• [Exercise instructions]:
(A) Reproduce part of the article on the Souvenaid study below, starting at the words "The drink, known" and stopping after the words "currently under way.".
(B) Carry on the article on the Souvenaid study below from the point where it ends.

• [Passage to read]:
Anti-Alzheimer's 'Cocktail' Meets With Disdain
Experts worry a new study may mislead consumers hoping to dodge Alzheimer's.
Jan. 7, 2010— -- A new study touting the benefits of a nutrient cocktail in preventing Alzheimer's disease is drawing fire from experts who say the results are being misrepresented.
The drink, known as Souvenaid, was developed by the French company Danone, known as Dannon in the U.S., and was based on research done at the Massachusetts Institute of Technology. It is not currently on the market.
To conduct the study, researchers in the Netherlands gave Souvenaid, which includes B vitamins, phospholipids and antioxidants, to 225 patients with Alzheimer's disease. After 12 weeks, the cocktail appeared to show a slight benefit to patients who had taken it versus those in a placebo group.
The researchers said that the "proof-of-concept study justifies further clinical trials." Indeed, several such studies are currently under way.
However, numbers in the study indicated a reasonably high probability that some of the results could be due to chance, and some of the drink's apparent benefits seemed to disappear quickly, critics say.
"I see little evidence to support the use of this beverage to improve memory in [Alzheimer's disease patients]," said Dr. Paul Aisen, a noted Alzheimer's disease expert and professor at the University of California, San Diego. "It was a small study of treatment-naïve [Alzheimer's] patients lasting only 12 weeks." By 24 weeks, the memory differences seen after 12 weeks had disappeared.

• [Provided records]:

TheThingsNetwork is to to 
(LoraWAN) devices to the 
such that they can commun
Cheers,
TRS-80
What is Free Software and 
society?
...
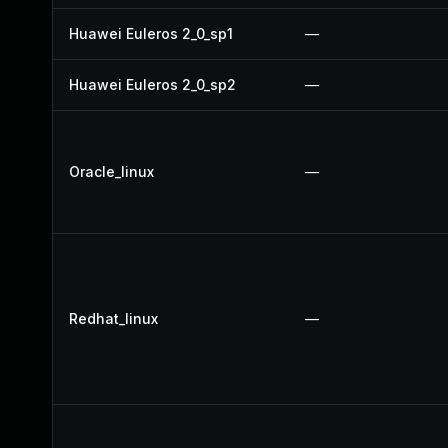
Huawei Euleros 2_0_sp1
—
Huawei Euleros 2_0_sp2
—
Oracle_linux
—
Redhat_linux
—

• [Outputs in order]:
(A)
The drink, known as Souvenaid, was developed by the French company Danone, known as Dannon in the U.S., and was based on research done at the Massachusetts Institute of Technology. It is not currently on the market.
To conduct the study, researchers in the Netherlands gave Souvenaid, which includes B vitamins, phospholipids and antioxidants, to 225 patients with Alzheimer's disease. After 12 weeks, the cocktail appeared to show a slight benefit to patients who had taken it versus those in a placebo group.
The researchers said that the "proof-of-concept study justifies further clinical trials." Indeed, several such studies are currently under way.

(B)
The study was published in the most recent issue of the journal Alzheimer's & Dementia.
Experts also pointed out that some of the memory tests failed to show any improvement in people using the cocktail.
"This is a study which I would look at as negative," said Dr. Constantine Lyketsos, director of the Neuropsychiatry Service at Johns Hopkins Medical Institution. "The major outcome measures showed no effect at any time point."
Dr. Richard Besser, senior medical editor for ABC News, noted some troubling aspects of the study that related to its potential marketing, including conflicts of interest by the authors.
"They hold the patent on the nutritional cocktail and some serve on the advisory board for Dannon. The study was funded by Dannon," he said.
Other experts, too, were critical of the study.
"While everyone would clearly like to have some safe and easy to take method to stave off Alzheimer's disease, there are several features of this study that should raise concerns," said Dr. Clifford Saper, chairman of the Department of Neurology at Beth Israel Deaconess Medical Center in Boston. "They would include the involvement of the commercial sponsors at every level of this study, including writing the first draft of the paper; and the relatively low level of improvement on a single test out of a large battery of examinations."
Study co-author Dr. Richard Wurtman of MIT in Boston said he didn't think the sponsor was overly involved, but added he -- as a basic scientist -- was himself not deeply involved in the clinical aspect of the trial.
And in an e-mail, study author Dr. Philip Scheltens of VU University Medical Center in Amsterdam, the Netherlands, said the trial is "a proof of concept that urges further study, which we are doing."
He added that the study was indeed analyzed by the sponsor, but also by an external statistician, who is also a co-author of the paper.